- [Instructions to follow]: Your job is to print the listing exactly.
::::::::::
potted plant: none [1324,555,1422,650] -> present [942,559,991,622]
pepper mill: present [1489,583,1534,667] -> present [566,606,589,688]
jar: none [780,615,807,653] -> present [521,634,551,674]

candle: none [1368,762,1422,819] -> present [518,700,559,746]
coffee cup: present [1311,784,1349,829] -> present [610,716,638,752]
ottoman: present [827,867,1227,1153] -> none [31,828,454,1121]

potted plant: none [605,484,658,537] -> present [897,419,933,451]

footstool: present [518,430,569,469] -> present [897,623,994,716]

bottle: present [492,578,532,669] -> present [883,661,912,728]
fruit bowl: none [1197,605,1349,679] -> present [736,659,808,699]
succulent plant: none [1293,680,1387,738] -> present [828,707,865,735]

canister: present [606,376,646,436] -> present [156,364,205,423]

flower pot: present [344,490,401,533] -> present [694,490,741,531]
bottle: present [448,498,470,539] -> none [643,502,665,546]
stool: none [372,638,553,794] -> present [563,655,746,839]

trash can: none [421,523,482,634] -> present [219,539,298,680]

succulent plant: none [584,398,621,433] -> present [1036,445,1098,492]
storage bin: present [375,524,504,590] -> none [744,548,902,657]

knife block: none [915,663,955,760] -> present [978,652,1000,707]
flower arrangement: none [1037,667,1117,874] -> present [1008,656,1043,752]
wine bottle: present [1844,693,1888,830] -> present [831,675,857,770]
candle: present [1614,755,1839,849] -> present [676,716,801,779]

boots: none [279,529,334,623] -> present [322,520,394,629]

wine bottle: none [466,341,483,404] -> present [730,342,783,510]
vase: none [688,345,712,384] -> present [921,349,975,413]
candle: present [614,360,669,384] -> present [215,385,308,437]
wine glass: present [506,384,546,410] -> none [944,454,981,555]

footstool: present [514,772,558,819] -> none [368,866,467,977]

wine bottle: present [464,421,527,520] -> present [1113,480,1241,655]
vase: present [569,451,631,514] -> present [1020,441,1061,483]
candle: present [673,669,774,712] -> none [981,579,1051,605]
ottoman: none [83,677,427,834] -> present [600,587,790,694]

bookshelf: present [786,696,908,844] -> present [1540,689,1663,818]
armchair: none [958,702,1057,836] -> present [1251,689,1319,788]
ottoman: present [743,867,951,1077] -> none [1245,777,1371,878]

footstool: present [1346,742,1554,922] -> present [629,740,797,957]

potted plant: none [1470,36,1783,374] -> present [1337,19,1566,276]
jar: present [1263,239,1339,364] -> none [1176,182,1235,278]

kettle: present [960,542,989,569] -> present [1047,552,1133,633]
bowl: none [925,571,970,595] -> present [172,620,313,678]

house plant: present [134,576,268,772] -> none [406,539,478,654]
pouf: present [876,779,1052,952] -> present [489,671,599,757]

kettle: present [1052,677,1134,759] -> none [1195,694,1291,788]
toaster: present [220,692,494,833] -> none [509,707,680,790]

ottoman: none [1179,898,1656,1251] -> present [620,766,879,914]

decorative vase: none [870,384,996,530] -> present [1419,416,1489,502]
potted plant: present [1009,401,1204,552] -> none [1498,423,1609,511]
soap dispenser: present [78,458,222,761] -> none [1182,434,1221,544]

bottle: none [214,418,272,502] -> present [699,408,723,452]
::::::::::
- [Solution to the exercise]:
potted plant: none [1324,555,1422,650] -> present [942,559,991,622]
pepper mill: present [1489,583,1534,667] -> present [566,606,589,688]
jar: none [780,615,807,653] -> present [521,634,551,674]

candle: none [1368,762,1422,819] -> present [518,700,559,746]
coffee cup: present [1311,784,1349,829] -> present [610,716,638,752]
ottoman: present [827,867,1227,1153] -> none [31,828,454,1121]

potted plant: none [605,484,658,537] -> present [897,419,933,451]

footstool: present [518,430,569,469] -> present [897,623,994,716]

bottle: present [492,578,532,669] -> present [883,661,912,728]
fruit bowl: none [1197,605,1349,679] -> present [736,659,808,699]
succulent plant: none [1293,680,1387,738] -> present [828,707,865,735]

canister: present [606,376,646,436] -> present [156,364,205,423]

flower pot: present [344,490,401,533] -> present [694,490,741,531]
bottle: present [448,498,470,539] -> none [643,502,665,546]
stool: none [372,638,553,794] -> present [563,655,746,839]

trash can: none [421,523,482,634] -> present [219,539,298,680]

succulent plant: none [584,398,621,433] -> present [1036,445,1098,492]
storage bin: present [375,524,504,590] -> none [744,548,902,657]

knife block: none [915,663,955,760] -> present [978,652,1000,707]
flower arrangement: none [1037,667,1117,874] -> present [1008,656,1043,752]
wine bottle: present [1844,693,1888,830] -> present [831,675,857,770]
candle: present [1614,755,1839,849] -> present [676,716,801,779]

boots: none [279,529,334,623] -> present [322,520,394,629]

wine bottle: none [466,341,483,404] -> present [730,342,783,510]
vase: none [688,345,712,384] -> present [921,349,975,413]
candle: present [614,360,669,384] -> present [215,385,308,437]
wine glass: present [506,384,546,410] -> none [944,454,981,555]

footstool: present [514,772,558,819] -> none [368,866,467,977]

wine bottle: present [464,421,527,520] -> present [1113,480,1241,655]
vase: present [569,451,631,514] -> present [1020,441,1061,483]
candle: present [673,669,774,712] -> none [981,579,1051,605]
ottoman: none [83,677,427,834] -> present [600,587,790,694]

bookshelf: present [786,696,908,844] -> present [1540,689,1663,818]
armchair: none [958,702,1057,836] -> present [1251,689,1319,788]
ottoman: present [743,867,951,1077] -> none [1245,777,1371,878]

footstool: present [1346,742,1554,922] -> present [629,740,797,957]

potted plant: none [1470,36,1783,374] -> present [1337,19,1566,276]
jar: present [1263,239,1339,364] -> none [1176,182,1235,278]

kettle: present [960,542,989,569] -> present [1047,552,1133,633]
bowl: none [925,571,970,595] -> present [172,620,313,678]

house plant: present [134,576,268,772] -> none [406,539,478,654]
pouf: present [876,779,1052,952] -> present [489,671,599,757]

kettle: present [1052,677,1134,759] -> none [1195,694,1291,788]
toaster: present [220,692,494,833] -> none [509,707,680,790]

ottoman: none [1179,898,1656,1251] -> present [620,766,879,914]

decorative vase: none [870,384,996,530] -> present [1419,416,1489,502]
potted plant: present [1009,401,1204,552] -> none [1498,423,1609,511]
soap dispenser: present [78,458,222,761] -> none [1182,434,1221,544]

bottle: none [214,418,272,502] -> present [699,408,723,452]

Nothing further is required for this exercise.